Here’s a summer dessert that knocks your socks off. Pavlova originated in Australia first made for Anna Pavlova, a Russian ballerina on tour in Kangaroo country yonks ago. I learned to make it in London, when I lived there. It was a summer staple at all the summer picnics (British for tail gait accept with linen, silver and china). What makes this different from your straight up meringue is that a Pavlova is squishy in the middle not rock hard. The squishy-ness mixed with the whipped cream filling and berry topping makes a pretty dessert for sure and definitely an incredibly delicious one...just maaavalis daahling, simply maaavalis! Just one little tricky note don’t make this on a humid day and make sure you must must whip the egg whites long enough or else the Pavlova will flatten out in the oven and look like a giant blob rather than rounded and peaky. So, give it a go as they say in the old country.
Serves about 8 people
For the Pavlova
5 egg whites
10 oz granulated sugar
1-¼ teaspoons corn starch
1 ¼ teaspoons vinegar
Pinch of salt
For the filling
1 pint each, blueberries, strawberries, raspberries
(Or any other combo of fruit you like)
1 ½ pints of whipping cream, whipped
Preheat oven to 250°F. Line a baking sheet with parchment paper and oil lightly.
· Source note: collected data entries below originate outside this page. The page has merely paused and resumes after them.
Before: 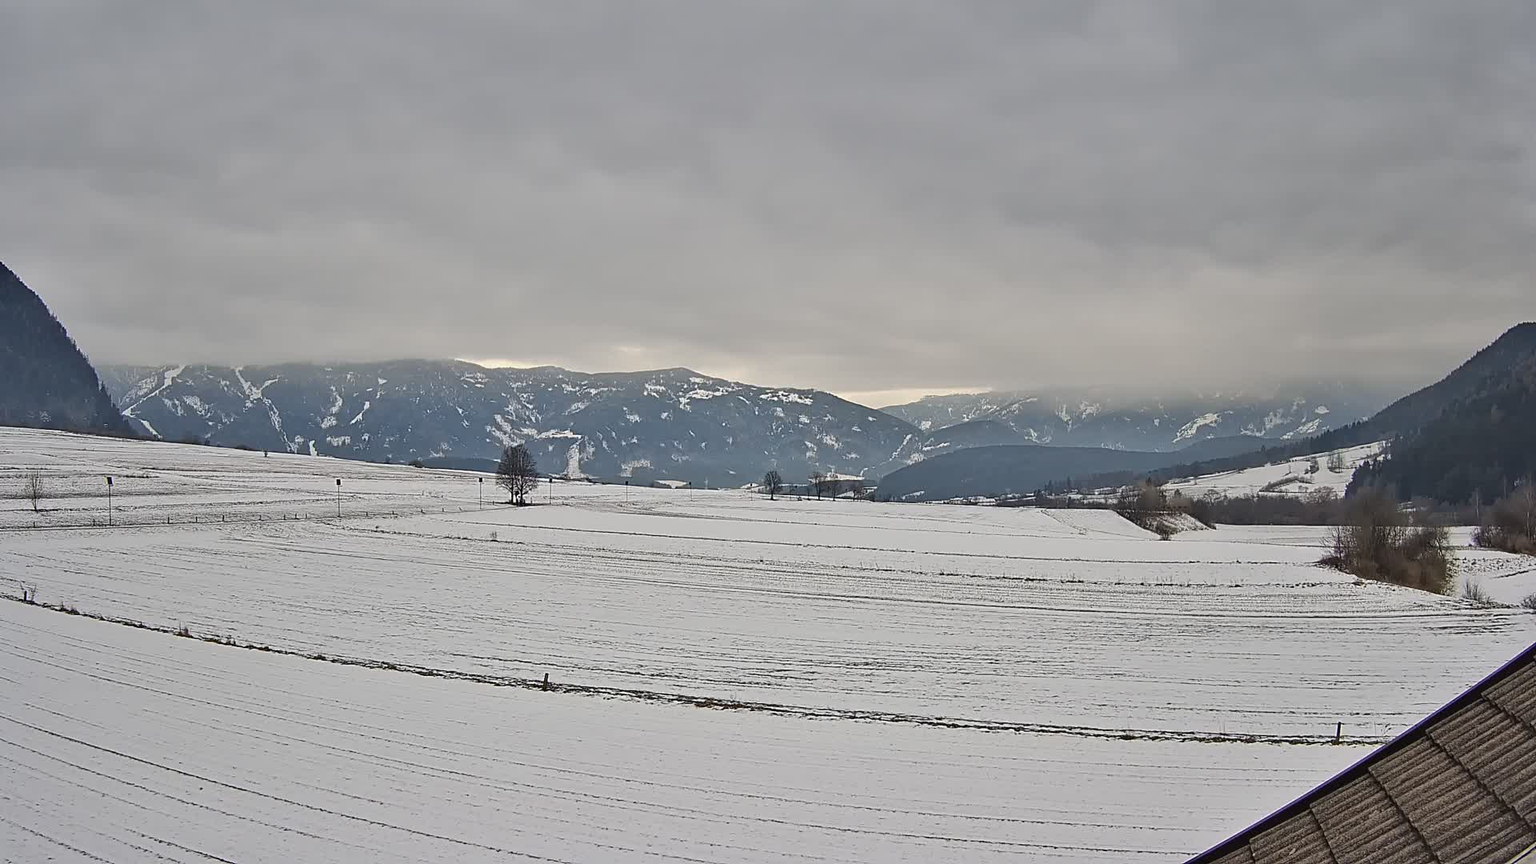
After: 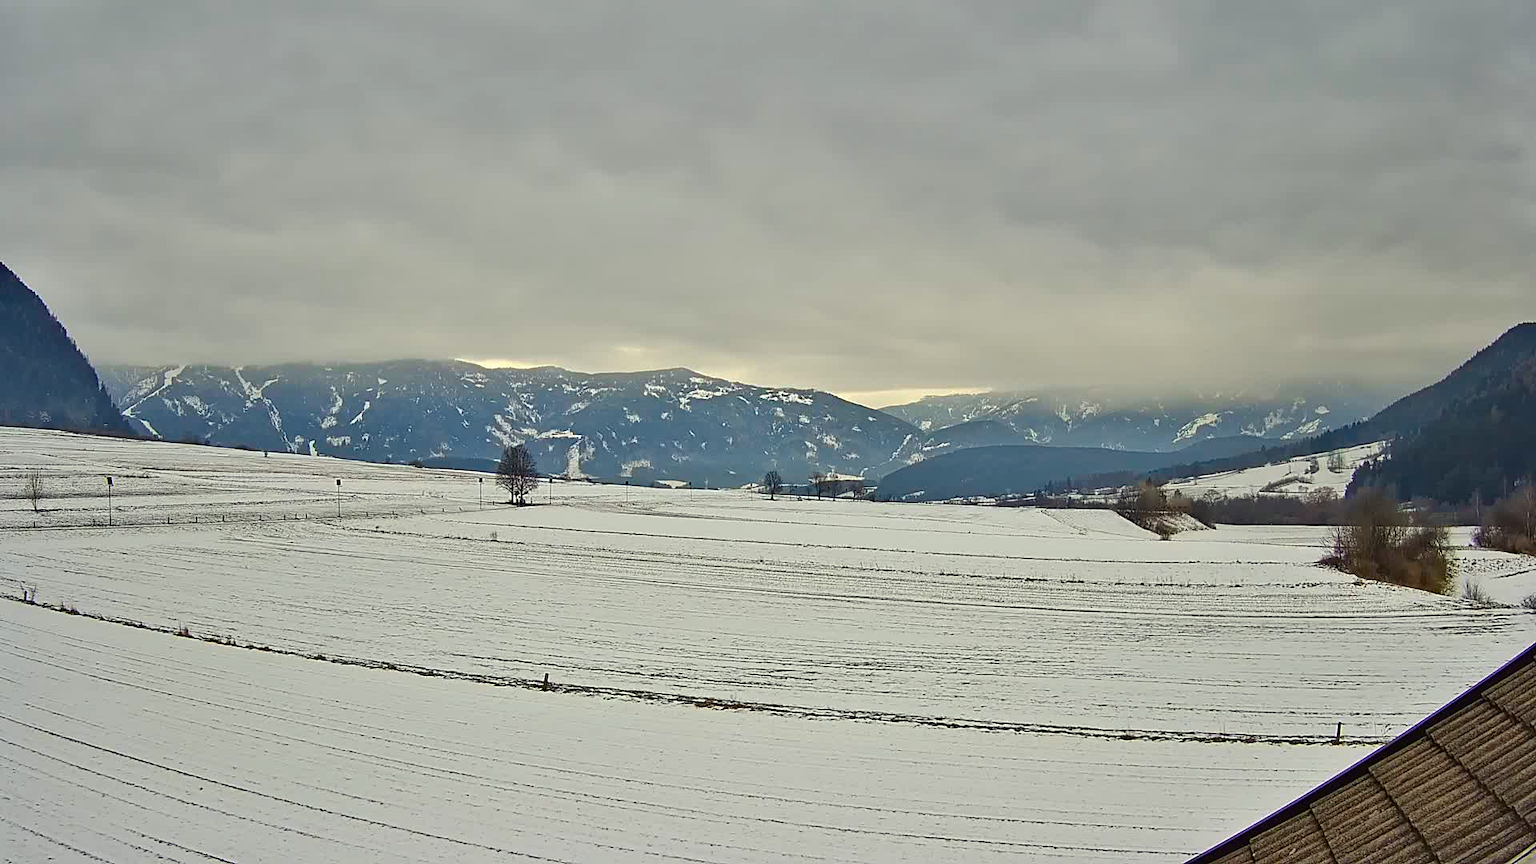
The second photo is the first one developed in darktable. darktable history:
color correction: highlights a* -4.26, highlights b* 7.16
color balance rgb: linear chroma grading › global chroma 0.832%, perceptual saturation grading › global saturation 35.044%, perceptual saturation grading › highlights -29.986%, perceptual saturation grading › shadows 35.663%, global vibrance 35.133%, contrast 9.368%
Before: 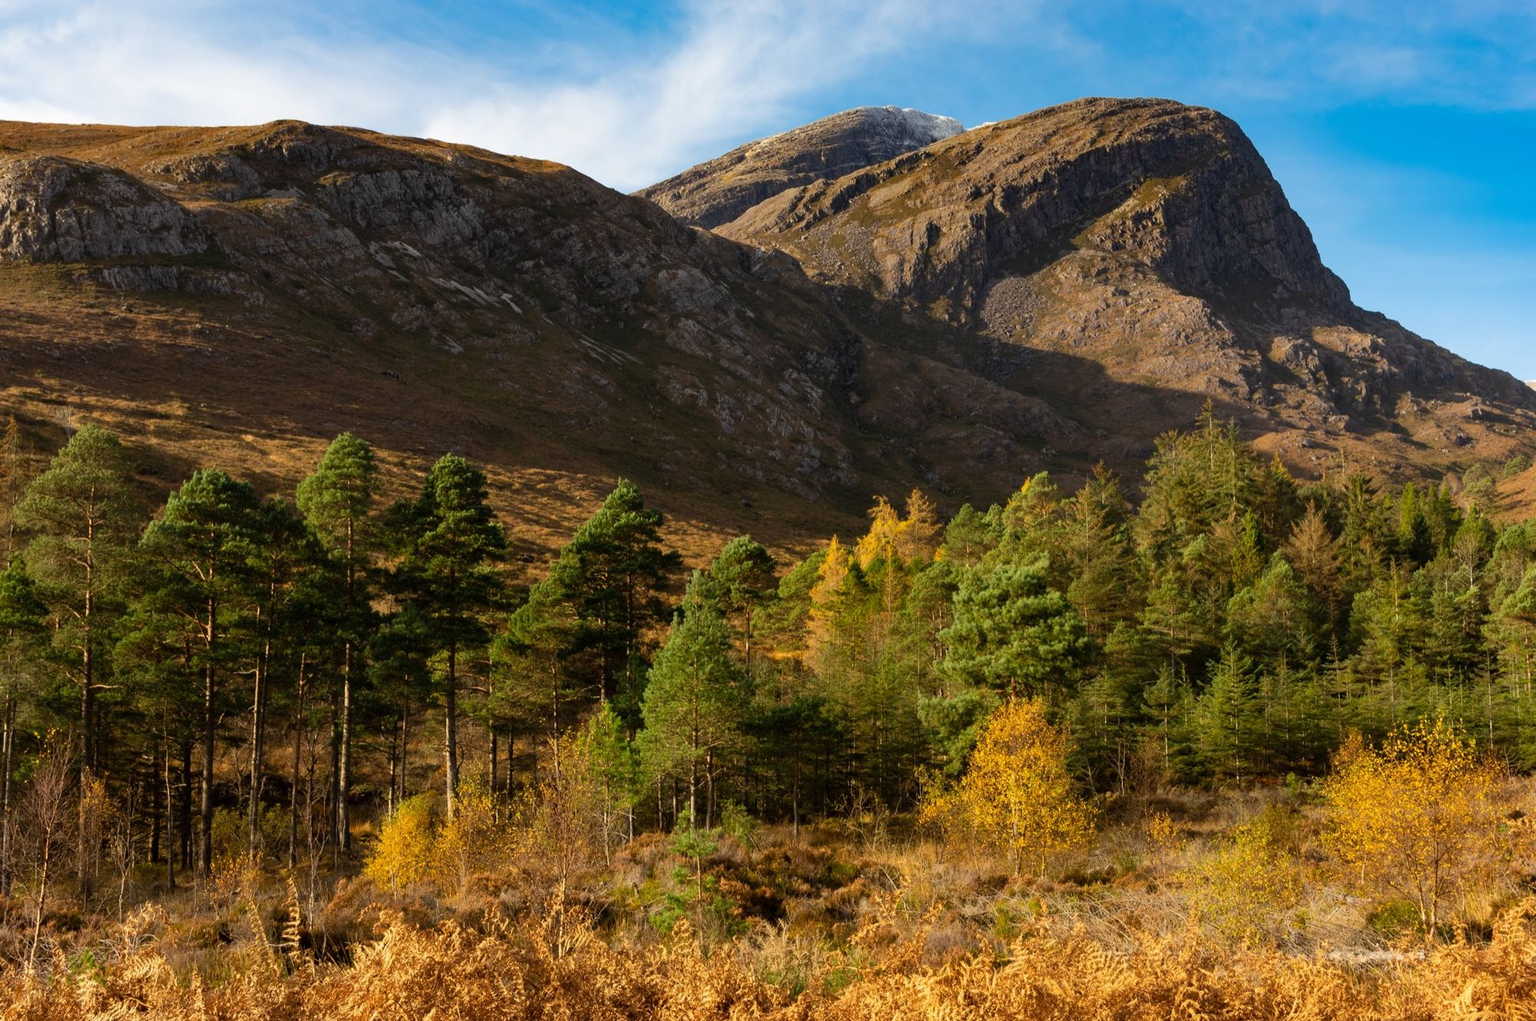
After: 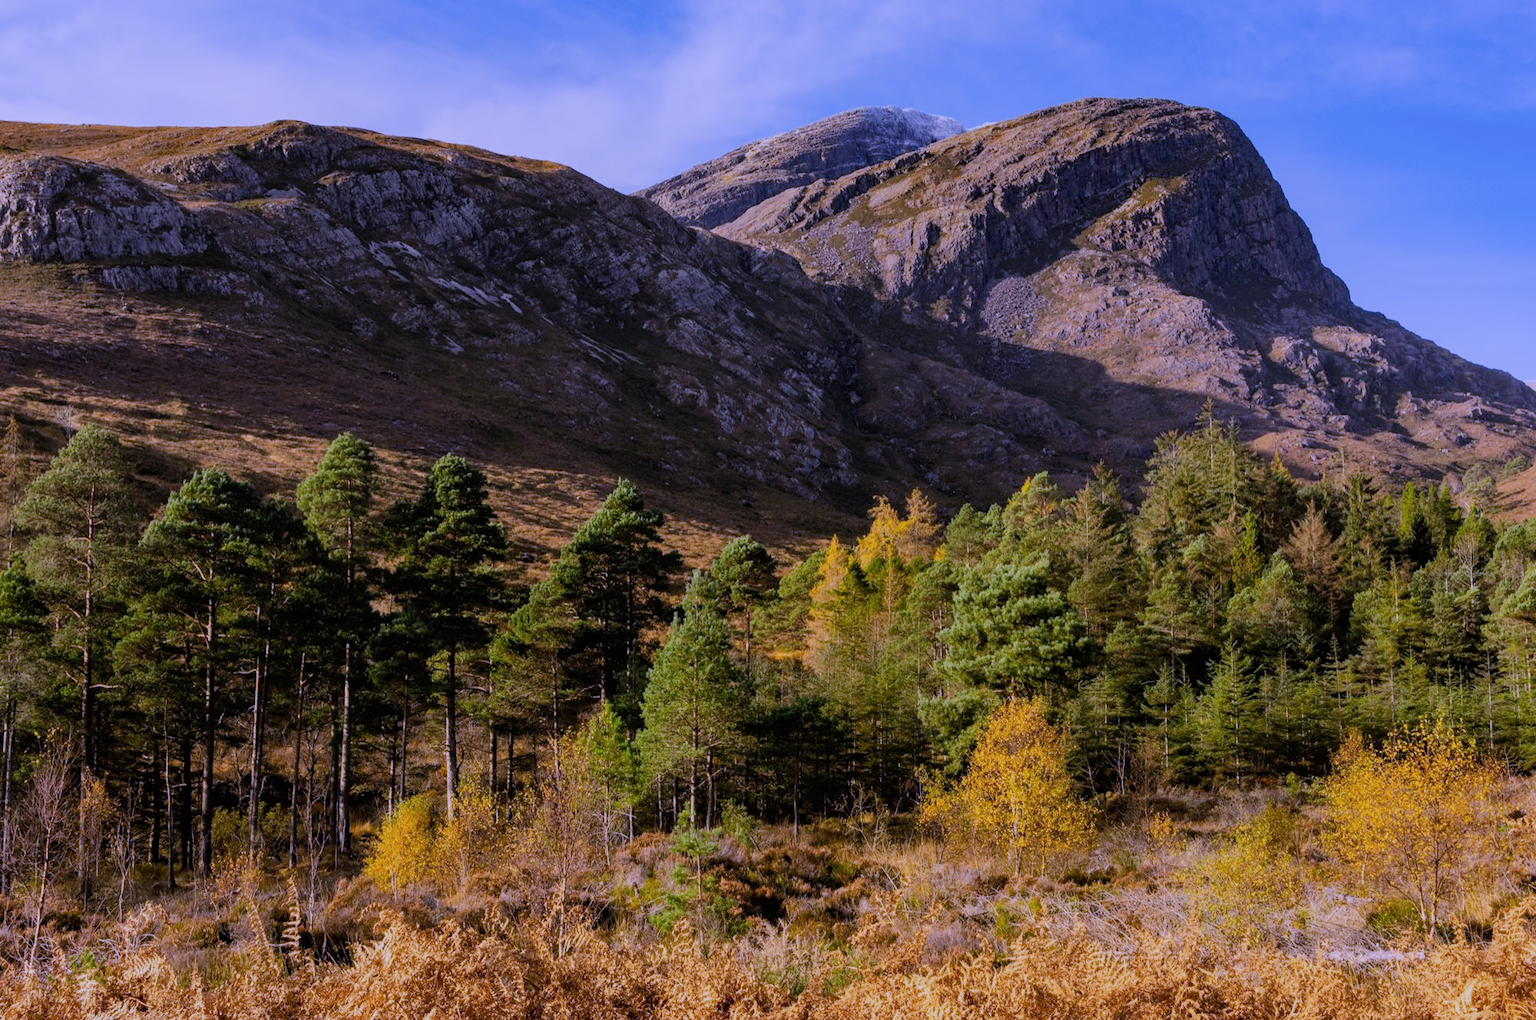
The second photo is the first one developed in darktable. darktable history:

Beat the egg whites and salt in the bowl of a stand mixer fitted with the whisk attachment on high until stiff and standing in peaks. Lower the speed and add ½ of the sugar. Continue whisking on medium/high until glossy. Turn the mixer to low again and add the remaining sugar, cornstarch and vinegar. Whisk until incorporated, but do not let the egg whites deflate.
Drop mounds of meringue in the shape of a circle (about 10 inch diameter) using a metal spoon. Spread additional meringue in the middle and “hollow” out the center to create a “nest,” continue dropping more on top of the circle edges creating “walls.” The Pavlova will expand in the oven then deflate a bit when taken out of the oven. Bake for 1 hour turning ½ way through to ensure even browning. Carefully peel away parchment paper and let cool on a wire rack. Transfer to a large plate or platter
Wash and pick over berries, quarter the strawberries. Fill the center of the Pavlova with whipped cream and mound the berries in the center. Refrigerate until ready to serve.
This is such a pretty dessert!
Its All Delicious Notes: You can make your Pavlova smaller or larger just keep sugar egg white ratio 2-1. The color of your Pavlova will vary based on the type of vinegar you use, obviously the darker the vinegar the darker the Pavlova. Sorry, thought I should throw that in. Also...personally, I don’t add sugar to the berries or the whipped cream but there’s nothing stopping you if that’s what you prefer. I like the fresh tastes as is and there is a lot of sugar in the Pavlova anyway.